Page 3906 - Week 11 - Wednesday, 25 September 2019

Next page . . . . Previous page . . . . Speeches . . . . Contents . . . . Debates(HTML) . . . . PDF . . . . Video


We would go down to the bus. Even when I was living at home, saving up my deposit for my first place, I would catch the bus with my dad and with my aunt as well. She would hop on the bus at the stop before us and then my dad and I would hop on. I am terrible in the mornings, and dad always made sure he was there 10 minutes before the bus came, because even though I said to him, “No, it will turn up at the same time every day,” he always insisted on being there 10 minutes early. I would come running down the hill, and he would always turn to me and say, “You need to get up earlier.” I would say, “Thank you for your feedback,” and then we would hop on the bus and off we would all go. The three of us on a bus is three cars off the road. From an emissions point of view, that makes sense.

This idea that people who live in the outer suburbs do not want to use forms of transport that are anything other than a car perhaps misses the point a bit. I think people will opt into other options if those options are there for them. My dad, even just in this very brief discussion we had, identified two: park and ride, and buses.

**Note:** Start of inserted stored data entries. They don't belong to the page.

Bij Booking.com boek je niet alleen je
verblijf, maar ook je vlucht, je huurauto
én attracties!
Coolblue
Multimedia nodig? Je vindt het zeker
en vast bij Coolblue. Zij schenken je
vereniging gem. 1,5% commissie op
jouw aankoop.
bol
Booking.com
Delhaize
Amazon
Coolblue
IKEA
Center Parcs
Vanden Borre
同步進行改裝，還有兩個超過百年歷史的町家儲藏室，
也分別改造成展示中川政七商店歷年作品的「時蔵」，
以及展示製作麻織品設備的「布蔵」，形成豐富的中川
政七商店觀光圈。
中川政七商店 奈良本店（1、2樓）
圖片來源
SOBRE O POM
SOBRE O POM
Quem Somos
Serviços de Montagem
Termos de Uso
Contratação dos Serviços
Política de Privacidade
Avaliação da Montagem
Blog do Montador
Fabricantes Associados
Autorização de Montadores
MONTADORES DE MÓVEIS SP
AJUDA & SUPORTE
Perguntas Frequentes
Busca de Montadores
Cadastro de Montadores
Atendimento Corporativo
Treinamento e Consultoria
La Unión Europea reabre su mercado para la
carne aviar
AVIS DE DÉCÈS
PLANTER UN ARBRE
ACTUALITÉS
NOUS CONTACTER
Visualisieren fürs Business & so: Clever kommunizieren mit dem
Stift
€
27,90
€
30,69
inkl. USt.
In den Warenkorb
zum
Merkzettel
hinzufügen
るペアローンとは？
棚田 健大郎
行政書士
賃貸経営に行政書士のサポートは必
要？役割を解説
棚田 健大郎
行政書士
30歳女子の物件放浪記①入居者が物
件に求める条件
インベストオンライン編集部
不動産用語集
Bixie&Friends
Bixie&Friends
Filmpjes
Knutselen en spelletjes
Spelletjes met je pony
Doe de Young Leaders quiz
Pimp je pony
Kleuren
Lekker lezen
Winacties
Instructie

Putting aside any debate we might have on the bus system—and I am not looking to open up and re-prosecute that in this discussion—we are making huge investments in forms of transportation other than cars. That includes bicycles, active transport, walking and the light rail as well, which has been hugely popular. Where I live, in Franklin, you know it is popular because in peak hours you have got to do a bit of a shuffle and squeeze to get on. If people were not going to use it, they would not be on it. I also note that it is powered 100 per cent by re-usable electricity.

After this conversation with my dad I thought, “There is hope.” He pointed out to me that in a few years he will be 70. I took warmth from what my dad said, in that you can have this conversation. I think sometimes we whittle it down to a battle of generations, but I think our older generations, if my dad is anything to go by, are actually quite open to having these discussions.

He also talked about it from the point of view that he knows the climate is getting warmer. He grew up on a farm. He is very plugged into what is happening within the cycles of the land and within our environment and our climate. He always pointed out to me he does not like the heat in the summer. The heat and the extreme heatwaves that we have had the last few years have actually claimed more lives than a lot of other things. I think in the discourse we do not actually acknowledge quite as much as we should that excessive heat is actually very bad for our health, and there are a lot of people, particularly our elderly, who are quite vulnerable to the stress that comes from these heatwaves.

The next morning I was listening to Mr Coe on the radio talking about the climate strategy, and I kept having to check myself and listen to what he was saying. There was, for me, what I found to be a very weird rationale and discussion going on there with what he was putting forward, because it did not seem like it was real. It was going around in a lot of circles, a bit like my speech at the moment, but not really getting to a point. I was sitting there thinking, “I don’t even know how you would start to rebut some of this stuff,” because it just was not really clear what he was trying to say.